**WHAT YOU NEED TO DO**
Repeat only the lines below from the one containing "### Other Classes" through the one containing "physical mass-bearing entity", inclusive, exactly as written.
BEGIN
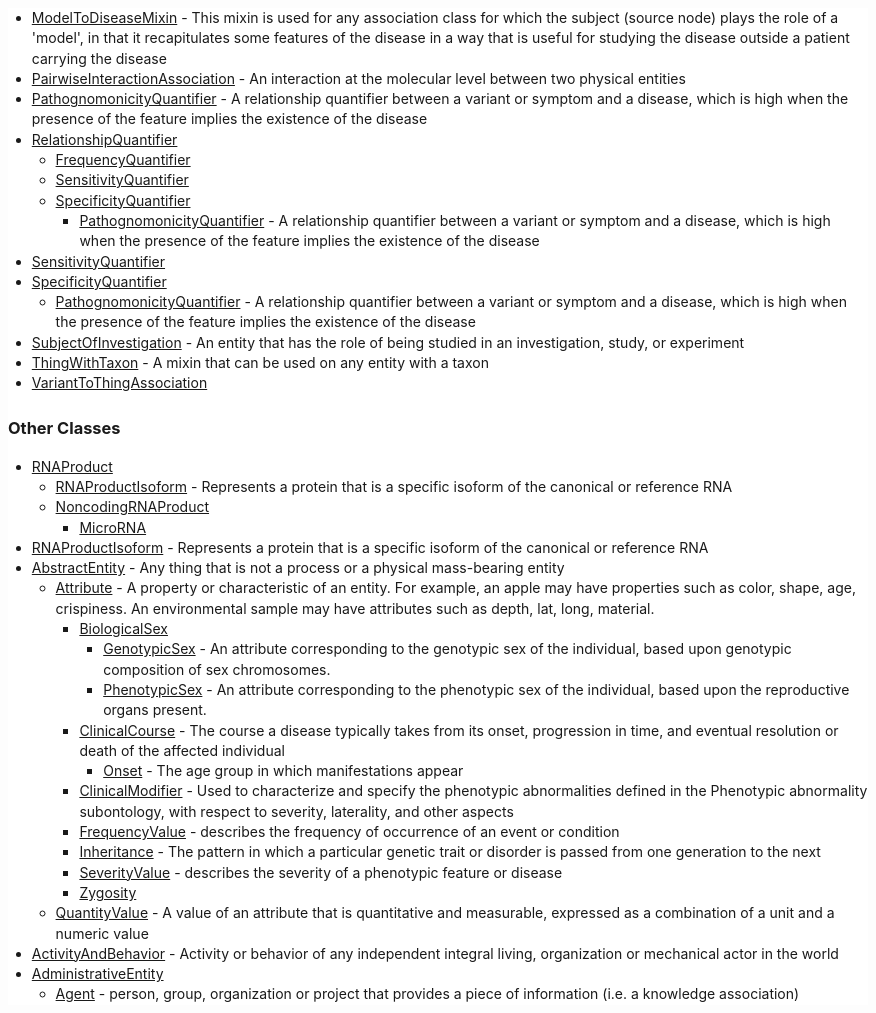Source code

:  * [ModelToDiseaseMixin](ModelToDiseaseMixin.md) - This mixin is used for any association class for which the subject (source node) plays the role of a 'model', in that it recapitulates some features of the disease in a way that is useful for studying the disease outside a patient carrying the disease
 * [PairwiseInteractionAssociation](PairwiseInteractionAssociation.md) - An interaction at the molecular level between two physical entities
 * [PathognomonicityQuantifier](PathognomonicityQuantifier.md) - A relationship quantifier between a variant or symptom and a disease, which is high when the presence of the feature implies the existence of the disease
 * [RelationshipQuantifier](RelationshipQuantifier.md)
    * [FrequencyQuantifier](FrequencyQuantifier.md)
    * [SensitivityQuantifier](SensitivityQuantifier.md)
    * [SpecificityQuantifier](SpecificityQuantifier.md)
       * [PathognomonicityQuantifier](PathognomonicityQuantifier.md) - A relationship quantifier between a variant or symptom and a disease, which is high when the presence of the feature implies the existence of the disease
 * [SensitivityQuantifier](SensitivityQuantifier.md)
 * [SpecificityQuantifier](SpecificityQuantifier.md)
    * [PathognomonicityQuantifier](PathognomonicityQuantifier.md) - A relationship quantifier between a variant or symptom and a disease, which is high when the presence of the feature implies the existence of the disease
 * [SubjectOfInvestigation](SubjectOfInvestigation.md) - An entity that has the role of being studied in an investigation, study, or experiment
 * [ThingWithTaxon](ThingWithTaxon.md) - A mixin that can be used on any entity with a taxon
 * [VariantToThingAssociation](VariantToThingAssociation.md)

### Other Classes

 * [RNAProduct](RNAProduct.md)
    * [RNAProductIsoform](RNAProductIsoform.md) - Represents a protein that is a specific isoform of the canonical or reference RNA
    * [NoncodingRNAProduct](NoncodingRNAProduct.md)
       * [MicroRNA](MicroRNA.md)
 * [RNAProductIsoform](RNAProductIsoform.md) - Represents a protein that is a specific isoform of the canonical or reference RNA
 * [AbstractEntity](AbstractEntity.md) - Any thing that is not a process or a physical mass-bearing entity
    * [Attribute](Attribute.md) - A property or characteristic of an entity. For example, an apple may have properties such as color, shape, age, crispiness. An environmental sample may have attributes such as depth, lat, long, material.
       * [BiologicalSex](BiologicalSex.md)
          * [GenotypicSex](GenotypicSex.md) - An attribute corresponding to the genotypic sex of the individual, based upon genotypic composition of sex chromosomes.
          * [PhenotypicSex](PhenotypicSex.md) - An attribute corresponding to the phenotypic sex of the individual, based upon the reproductive organs present.
       * [ClinicalCourse](ClinicalCourse.md) - The course a disease typically takes from its onset, progression in time, and eventual resolution or death of the affected individual
          * [Onset](Onset.md) - The age group in which manifestations appear
       * [ClinicalModifier](ClinicalModifier.md) - Used to characterize and specify the phenotypic abnormalities defined in the Phenotypic abnormality subontology, with respect to severity, laterality, and other aspects
       * [FrequencyValue](FrequencyValue.md) - describes the frequency of occurrence of an event or condition
       * [Inheritance](Inheritance.md) - The pattern in which a particular genetic trait or disorder is passed from one generation to the next
       * [SeverityValue](SeverityValue.md) - describes the severity of a phenotypic feature or disease
       * [Zygosity](Zygosity.md)
    * [QuantityValue](QuantityValue.md) - A value of an attribute that is quantitative and measurable, expressed as a combination of a unit and a numeric value
 * [ActivityAndBehavior](ActivityAndBehavior.md) - Activity or behavior of any independent integral living, organization or mechanical actor in the world
 * [AdministrativeEntity](AdministrativeEntity.md)
    * [Agent](Agent.md) - person, group, organization or project that provides a piece of information (i.e. a knowledge association)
END
**RESULT OF THIS TASK**
### Other Classes

 * [RNAProduct](RNAProduct.md)
    * [RNAProductIsoform](RNAProductIsoform.md) - Represents a protein that is a specific isoform of the canonical or reference RNA
    * [NoncodingRNAProduct](NoncodingRNAProduct.md)
       * [MicroRNA](MicroRNA.md)
 * [RNAProductIsoform](RNAProductIsoform.md) - Represents a protein that is a specific isoform of the canonical or reference RNA
 * [AbstractEntity](AbstractEntity.md) - Any thing that is not a process or a physical mass-bearing entity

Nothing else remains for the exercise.